C’est à Tamanrasset en Algérie le 1er décembre 1916 que Charles de Foucauld a été assassiné et c’est donc le 1er décembre que nous le fêtons, dans ce jour que l’Église appelle le ‘dies natalis’, le jour de la naissance, de la vraie naissance.  Charles, après une vie dissolue se convertit et a un rêve : « Je veux habituer tous les habitants à me regarder comme leur frère, le frère universel ».  Les lectures et d’hier et d’avant-hier nous disaient déjà cela : Jésus est venu pour un centurion romain et son serviteur, bien loin du judaïsme et hier il choisissait 4 juifs sans doute, mais sans aucune instruction religieuse.  Le Seigneur veut se donner à tous et Charles suit son exemple en allant vivre au cœur du Sahara, parmi les Touaregs. 

       C’est encore une fois les périphéries dont nous parle François.  Mais pour Charles, les périphéries - l’Islam - ont fait grandir sa foi chrétienne.  Il sera émerveillé par la foi des musulmans et leur prière 5 fois par jour.  Apprenons, à la suite de Charles à regarder ce qu’il y a de beau chez les autres et cela pourra non pas nous éloigner de notre foi, mais la faire grandir.  C’est ce que nous avons vécu dans l’œcuménisme.  C’est en regardant l’amour de nos frères protestants pour l’Écriture Sainte que les catholiques ont redécouvert la Parole de Dieu. 

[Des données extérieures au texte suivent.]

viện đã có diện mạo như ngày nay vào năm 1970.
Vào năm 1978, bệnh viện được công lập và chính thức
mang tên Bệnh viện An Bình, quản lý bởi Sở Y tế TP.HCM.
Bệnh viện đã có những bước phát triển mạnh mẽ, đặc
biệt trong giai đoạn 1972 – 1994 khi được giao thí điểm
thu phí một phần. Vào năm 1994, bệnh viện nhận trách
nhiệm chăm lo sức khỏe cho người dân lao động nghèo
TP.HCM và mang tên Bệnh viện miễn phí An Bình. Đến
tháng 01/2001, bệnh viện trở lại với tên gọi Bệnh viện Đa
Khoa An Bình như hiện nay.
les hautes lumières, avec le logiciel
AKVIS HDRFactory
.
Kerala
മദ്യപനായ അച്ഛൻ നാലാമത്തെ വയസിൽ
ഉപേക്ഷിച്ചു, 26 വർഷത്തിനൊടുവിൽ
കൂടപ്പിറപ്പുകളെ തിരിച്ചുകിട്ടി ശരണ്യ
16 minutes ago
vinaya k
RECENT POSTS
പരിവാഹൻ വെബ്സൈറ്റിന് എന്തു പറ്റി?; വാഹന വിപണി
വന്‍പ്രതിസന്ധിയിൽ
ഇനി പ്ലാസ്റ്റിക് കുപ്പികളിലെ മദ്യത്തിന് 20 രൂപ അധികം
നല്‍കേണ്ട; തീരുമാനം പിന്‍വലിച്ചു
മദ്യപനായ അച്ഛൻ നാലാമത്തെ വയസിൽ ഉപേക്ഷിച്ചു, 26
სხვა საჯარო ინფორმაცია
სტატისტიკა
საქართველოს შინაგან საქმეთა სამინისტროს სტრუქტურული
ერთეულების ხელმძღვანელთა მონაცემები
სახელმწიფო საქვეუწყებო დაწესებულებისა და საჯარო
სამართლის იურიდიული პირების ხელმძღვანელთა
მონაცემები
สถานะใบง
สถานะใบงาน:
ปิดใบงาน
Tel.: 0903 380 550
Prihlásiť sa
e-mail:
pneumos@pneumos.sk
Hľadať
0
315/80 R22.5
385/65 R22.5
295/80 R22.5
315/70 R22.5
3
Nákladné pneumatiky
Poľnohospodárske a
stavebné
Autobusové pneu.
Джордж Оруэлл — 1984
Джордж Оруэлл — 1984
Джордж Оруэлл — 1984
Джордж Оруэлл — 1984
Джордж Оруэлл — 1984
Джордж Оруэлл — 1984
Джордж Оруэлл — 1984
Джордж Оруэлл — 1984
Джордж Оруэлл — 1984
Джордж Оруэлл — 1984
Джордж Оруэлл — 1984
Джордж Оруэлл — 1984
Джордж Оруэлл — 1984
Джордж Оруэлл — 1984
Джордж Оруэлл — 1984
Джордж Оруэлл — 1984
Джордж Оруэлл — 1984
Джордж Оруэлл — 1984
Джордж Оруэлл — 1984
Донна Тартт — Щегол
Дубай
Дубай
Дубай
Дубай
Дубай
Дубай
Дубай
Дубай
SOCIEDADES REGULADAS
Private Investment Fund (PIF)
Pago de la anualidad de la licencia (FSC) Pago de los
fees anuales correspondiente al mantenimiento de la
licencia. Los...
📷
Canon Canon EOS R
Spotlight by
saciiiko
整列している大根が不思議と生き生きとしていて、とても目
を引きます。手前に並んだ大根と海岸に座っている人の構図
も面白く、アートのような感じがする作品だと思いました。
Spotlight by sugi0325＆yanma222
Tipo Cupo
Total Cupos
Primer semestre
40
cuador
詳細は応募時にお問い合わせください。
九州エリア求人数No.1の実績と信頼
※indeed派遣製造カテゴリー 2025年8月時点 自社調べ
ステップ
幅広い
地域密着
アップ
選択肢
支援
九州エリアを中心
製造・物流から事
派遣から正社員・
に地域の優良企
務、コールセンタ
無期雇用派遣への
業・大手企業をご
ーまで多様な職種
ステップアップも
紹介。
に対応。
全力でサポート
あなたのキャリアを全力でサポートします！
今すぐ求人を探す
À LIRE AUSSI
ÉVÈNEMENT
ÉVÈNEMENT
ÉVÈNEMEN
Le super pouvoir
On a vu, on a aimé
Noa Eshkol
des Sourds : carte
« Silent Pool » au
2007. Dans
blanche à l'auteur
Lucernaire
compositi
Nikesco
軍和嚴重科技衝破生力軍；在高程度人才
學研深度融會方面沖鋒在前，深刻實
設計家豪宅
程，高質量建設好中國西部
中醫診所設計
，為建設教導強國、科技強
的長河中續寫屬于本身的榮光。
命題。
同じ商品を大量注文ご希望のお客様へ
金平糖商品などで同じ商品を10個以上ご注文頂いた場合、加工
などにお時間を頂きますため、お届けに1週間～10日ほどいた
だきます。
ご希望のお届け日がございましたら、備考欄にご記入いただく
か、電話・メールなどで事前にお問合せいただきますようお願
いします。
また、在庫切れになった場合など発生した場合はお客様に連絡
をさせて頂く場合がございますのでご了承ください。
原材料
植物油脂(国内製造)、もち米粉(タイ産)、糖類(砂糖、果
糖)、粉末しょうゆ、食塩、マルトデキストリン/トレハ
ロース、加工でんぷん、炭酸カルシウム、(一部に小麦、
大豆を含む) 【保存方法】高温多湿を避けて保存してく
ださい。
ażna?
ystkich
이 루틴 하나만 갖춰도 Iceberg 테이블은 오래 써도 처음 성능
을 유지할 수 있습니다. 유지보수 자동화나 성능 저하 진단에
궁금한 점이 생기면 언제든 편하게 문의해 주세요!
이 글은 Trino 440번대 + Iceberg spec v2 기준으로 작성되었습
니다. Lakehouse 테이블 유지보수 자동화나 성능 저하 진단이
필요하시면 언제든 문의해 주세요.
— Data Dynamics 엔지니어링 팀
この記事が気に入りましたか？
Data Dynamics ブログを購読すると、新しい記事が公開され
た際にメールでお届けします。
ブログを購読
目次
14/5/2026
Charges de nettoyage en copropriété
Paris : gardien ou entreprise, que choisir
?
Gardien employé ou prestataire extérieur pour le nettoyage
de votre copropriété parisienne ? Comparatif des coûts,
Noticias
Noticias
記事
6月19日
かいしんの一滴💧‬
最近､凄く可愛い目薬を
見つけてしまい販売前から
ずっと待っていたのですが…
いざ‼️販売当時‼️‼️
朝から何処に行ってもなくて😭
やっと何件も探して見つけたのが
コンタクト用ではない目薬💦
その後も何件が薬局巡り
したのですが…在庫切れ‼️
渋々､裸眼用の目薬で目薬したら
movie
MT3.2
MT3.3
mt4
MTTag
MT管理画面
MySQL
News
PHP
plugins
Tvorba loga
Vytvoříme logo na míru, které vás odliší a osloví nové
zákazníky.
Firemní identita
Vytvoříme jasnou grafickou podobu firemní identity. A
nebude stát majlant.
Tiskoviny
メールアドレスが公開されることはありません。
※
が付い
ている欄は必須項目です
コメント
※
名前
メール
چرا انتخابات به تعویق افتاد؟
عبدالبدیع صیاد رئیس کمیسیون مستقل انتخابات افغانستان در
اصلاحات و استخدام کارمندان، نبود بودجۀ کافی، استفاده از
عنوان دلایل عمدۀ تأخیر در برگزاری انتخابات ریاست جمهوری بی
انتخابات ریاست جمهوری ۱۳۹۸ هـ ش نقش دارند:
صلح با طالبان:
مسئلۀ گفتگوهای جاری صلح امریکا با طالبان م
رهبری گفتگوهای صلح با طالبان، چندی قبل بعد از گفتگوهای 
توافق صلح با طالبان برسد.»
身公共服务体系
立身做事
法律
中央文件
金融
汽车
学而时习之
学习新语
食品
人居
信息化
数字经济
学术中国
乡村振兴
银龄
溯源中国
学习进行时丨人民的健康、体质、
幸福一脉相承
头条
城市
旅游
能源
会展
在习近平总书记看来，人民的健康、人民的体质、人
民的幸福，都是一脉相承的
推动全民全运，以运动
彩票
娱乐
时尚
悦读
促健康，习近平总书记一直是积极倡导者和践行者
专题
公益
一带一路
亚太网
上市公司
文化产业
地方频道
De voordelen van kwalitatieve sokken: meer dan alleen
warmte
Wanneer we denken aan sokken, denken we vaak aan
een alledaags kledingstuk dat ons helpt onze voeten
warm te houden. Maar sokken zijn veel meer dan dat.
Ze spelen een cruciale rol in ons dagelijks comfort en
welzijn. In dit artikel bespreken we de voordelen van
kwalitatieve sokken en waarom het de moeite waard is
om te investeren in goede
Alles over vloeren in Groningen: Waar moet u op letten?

       Et pour terminer, je ne peux que vous inviter à prier sa si belle prière d’abandon :

Mon Père,

Je m'abandonne à toi,

fais de moi ce qu'il te plaira.

Quoi que tu fasses de moi,

je te remercie.

Je suis prêt à tout, j'accepte tout.

Pourvu que ta volonté

se fasse en moi, en toutes tes créatures,

je ne désire rien d'autre, mon Dieu.

Je remets mon âme entre tes mains.

Je te la donne, mon Dieu,

avec tout l'amour de mon cœur,

parce que je t'aime,

et que ce m'est un besoin d'amour

de me donner,

de me remettre entre tes mains, sans mesure,

avec une infinie confiance,

car tu es mon Père.

 Seigneur Jésus, venu du sein du Père pour partager notre vie, libère-nous de tout ce qui nous retient loin de toi et loin de nos frères.

 

R/ Visite-nous, Seigneur, dans ta miséricorde !

 

Toi qui viendras manifester ta gloire à tes élus,

creuse dans nos cœurs une attente

aussi vaste que tes promesses.

 

Toi qui nous conduis par la lumière de la foi,

donne-nous imagination et courage

pour accorder notre vie à notre foi.

 

Toi qui frémissais de compassion

devant les souffrances des hommes,

soutiens les malades et ceux qui les soignent.

 

Toi qui es venu offrir à tous les hommes le salut promis à Israël,

protège ton Église contre toute ségrégation

en elle-même et dans le monde.

 

Tournons nos regards vers le Père qui a créé ce monde ; monde que nous déréglons si souvent en ne le respectant pas : Notre Père  

Et que Marie, la Vierge des Pauvres, Notre-Dame des sinistrés, soit aujourd’hui encore source de compassion : Je vous salue Marie …

 Ma maison est-elle bien bâtie sur le roc ? Je peux m’interroger sur la manière dont, moi aussi, je mets en pratique la Parole que j’entends.